We are better off rebooting the node so we have a known starting point and 
reallocate assignments accordingly.

During the split, the PLs likely didn't have concurrent access to a shared 
resource. Now that the network is merged, we could have lots of issues if both 
PLs are modifying this resource assuming it has exclusivity.

Gary

> On 3 Sep 2018, at 11:00 pm,  
>  wrote:
> 
> Hi Hans/Gary,
> Thanks for your opinion.
> I will presume that until the applications are declared healthy by Amf, they 
> are good to go.
> I am just trying to find an alternate path like remove all assignments and 
> terminate the applications of that SG and then unlock-in and unlock, to avoid 
> impact on other applications because of reboot.
> In this case, we will be removing the assignments and not giving new 
> assignments.
> If they go faulty, we can reboot if it goes to inst/term failure if 
> saAmfNodeFailfastOnTerminationFailure and 
> saAmfNodeFailfastOnInstantiationFailure are set anyway.
>  
> I failed to understand application use case after cluster merge. We need to 
> do fast deactivation of SUs, but when Cluster was separated, then both the 
> applications were Active at the same time anyway for some time. Do you have 
> any, please share.
>  
> Thanks,
> Nagendra, 91-9866424860
> High Availability Solutions Pvt. Ltd. (www.hasolutions.in)
> - OpenSAF Support and Services
>  
> - Original Message -
> Subject: Re: [PATCH 1/1] amfd: reboot nodes that report conflicting 2N active 
> assignments [#2920]
> From: "Hans Nordeback" 
> Date: 9/3/18 4:27 pm
> To: nagen...@hasolutions.in, "Gary Lee" , 
> minh.c...@dektech.com.au
> Cc: opensaf-devel@lists.sourceforge.net
> 
> Hi,
> 
> I think AMF should avoid getting into this state.
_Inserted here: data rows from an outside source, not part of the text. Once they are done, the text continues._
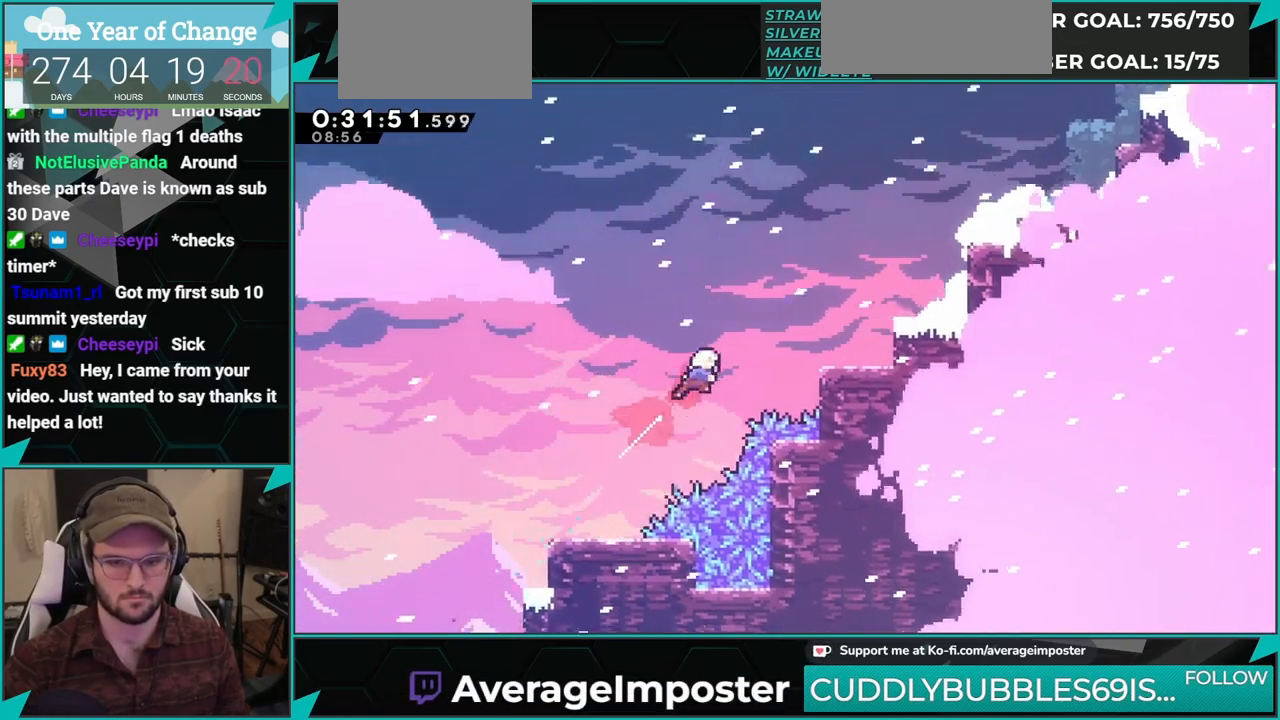
{"buttons": ["DPAD_UP"], "left_stick": "center", "events": [[17, "DPAD_UP", "up"], [101, "X", "down"], [251, "X", "up"], [317, "DPAD_RIGHT", "up"], [317, "DPAD_UP", "down"], [351, "X", "down"], [501, "X", "up"]]}
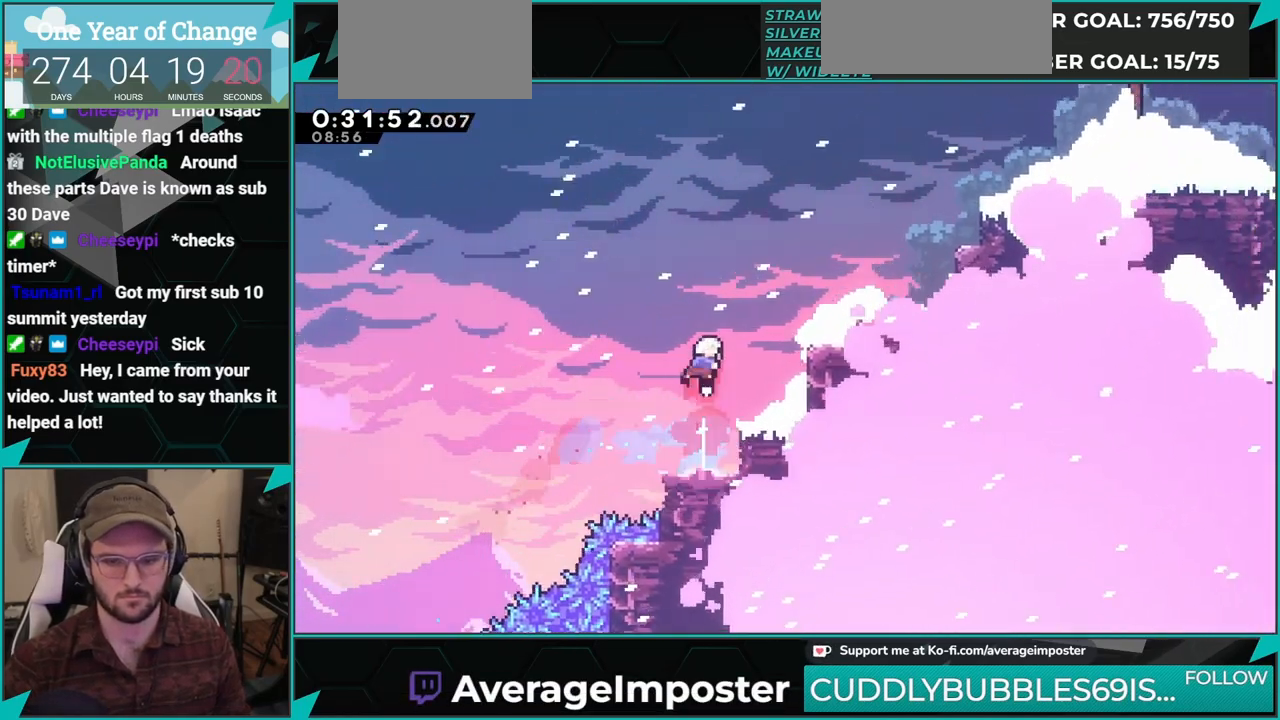
{"buttons": ["DPAD_UP", "DPAD_RIGHT"], "left_stick": "center", "events": [[17, "DPAD_UP", "up"], [33, "DPAD_RIGHT", "down"], [83, "X", "down"], [233, "DPAD_RIGHT", "up"], [233, "X", "up"], [334, "DPAD_UP", "down"], [350, "DPAD_RIGHT", "down"], [350, "X", "down"], [484, "X", "up"]]}
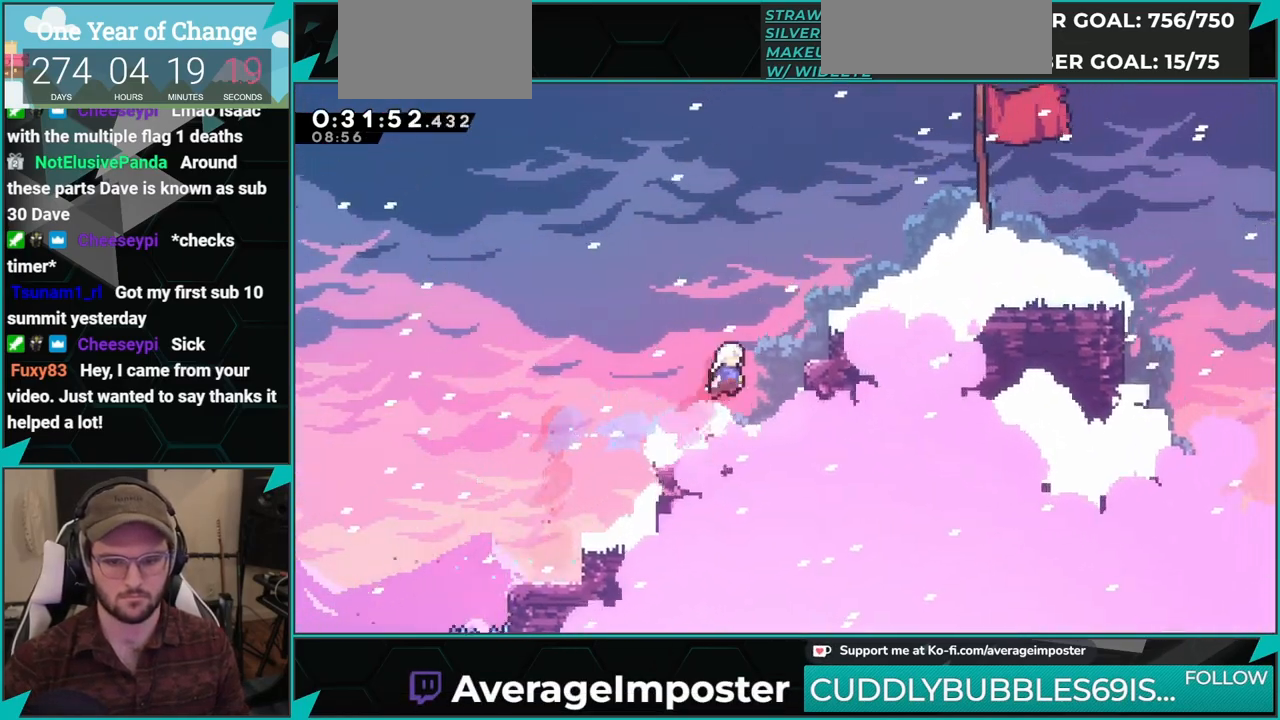
{"buttons": [], "left_stick": "center", "events": [[67, "X", "down"], [201, "X", "up"], [234, "R1", "down"], [251, "A", "down"], [384, "A", "up"], [384, "DPAD_UP", "up"], [468, "R1", "up"], [484, "DPAD_RIGHT", "up"]]}
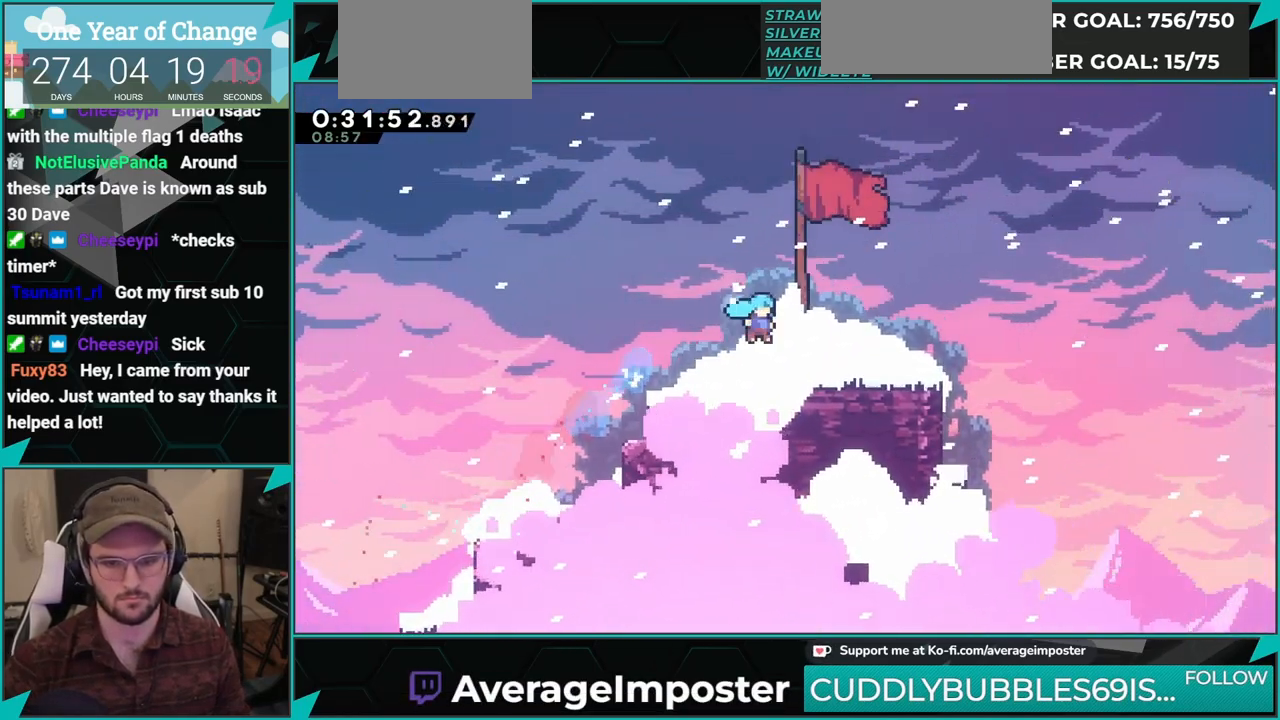
{"buttons": [], "left_stick": "center", "events": [[50, "Y", "down"], [67, "L1", "down"], [133, "Y", "up"], [167, "L1", "up"], [384, "A", "down"], [450, "A", "up"]]}
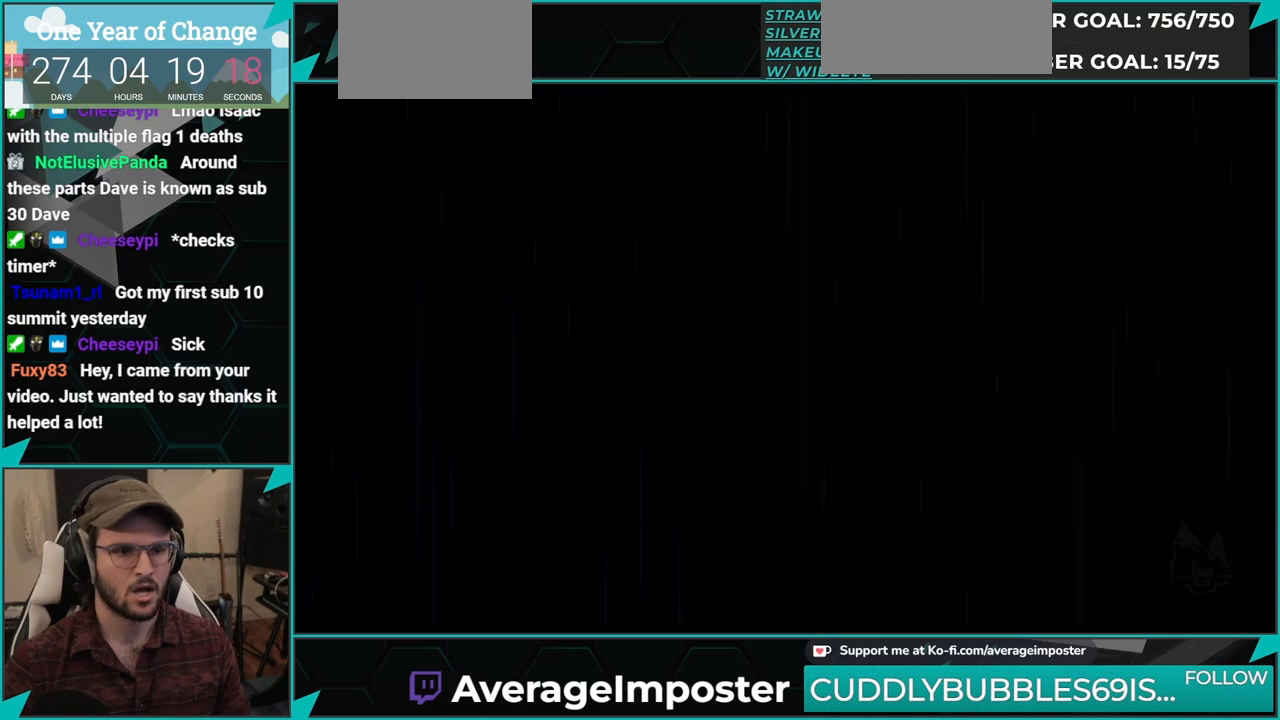
{"buttons": [], "left_stick": "center", "events": [[67, "A", "down"], [134, "A", "up"]]}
Resolving this state may be 
> difficult.
> 
> AMF should not make any new assignments/failovers when the state of the 
> failing node/component is not known,
> 
> i.e. we should prefer consistency before availability.
> 
> /Thanks HansN
> 
> 
> On 09/03/2018 12:33 PM, nagen...@hasolutions.in wrote:
> Hi Gary,
> Thanks for your response.
>  
> Susi delete will be little slower in resolving the conflicts, but advantage 
> it has over reboot is, it doesn't impact other applications. The other 
> advantage of susi delete is that the availability of SUs for workload 
> assignments will be lesser in reboot than Susi delete as reboot will take its 
> own time to come back and instantiate SUs. Also, I think  susi delete of one 
> SU will do.
>  
> Going forward, we can intimate the applications that its assignments are 
> being removed because of re-merge after split(either by CSI or by 
> OsafCsiAttributeChangeCallbackT), it would help them taking their own actions 
> like syncing of DB, etc.
>  
> My take would be that we shouldn't use reboot in any case by Amf, we need to 
> recover from our situations by our self. As a HA software, we need to adopt 
> self healing approach.
>  
> What other co-maintainers say?
>  
> Thanks,
> Nagendra, 91-9866424860
> High Availability Solutions Pvt. Ltd. (www.hasolutions.in)
> - OpenSAF Support and Services
>  
>  - Original Message -
> Subject: Re: [PATCH 1/1] amfd: reboot nodes that report conflicting 2N active 
> assignments [#2920]
> From: "Gary Lee" 
> Date: 9/3/18 1:36 pm
> To: nagen...@hasolutions.in, hans.nordeb...@ericsson.com, 
> minh.c...@dektech.com.au
> Cc: opensaf-devel@lists.sourceforge.net
> 
> Hi Nagendra
> 
> On 03/09/18 17:50, nagen...@hasolutions.in wrote:
> > Hi Gary,
> > I have few questions:
> > 1. Do we really want to reboot both the nodes in case of conflicts?
> 
> That's a good question. A cluster reboot should also be considered? I 
> have proposed both nodes as it's somewhere in between. Keep in mind 
> other SG types could be affected also, but not picked up.
> 
> > 2. Even we want to send reboot to one node, which node we should send 
> > the reboot, the one, which was a part of smaller cluster?
> 
> I think we should keep it simple for this ticket, as it's really just a 
> stop gap. Something like #2918 should be considered.
> 
> > 3. If we could differentiate here that the conflicts happened because 
> > of re-merge, then will susi_delete message(here also, we need to 
> > decide which SU susi need to be deleted) will do rather than reboot? 
> > Rebooting will be little to harsh for other applications running on 
> > the nodes, it is just my understanding.
> 
> > 4. In general, what we assume if the partition is merged, applications 
> > for sure will be out of sync , so just deleting the susi will do or we 
> > need to reboot for sure. This is just for my understanding as I am not 
> > much aware of actual application level impact(in terms of Data base, 
> > its behavior, etc.).
> 
> I think we want to resolve the conflicting state as soon as 

Re: [devel] [PATCH 1/1] amfd: reboot nodes that report conflicting 2N active assignments [#2920]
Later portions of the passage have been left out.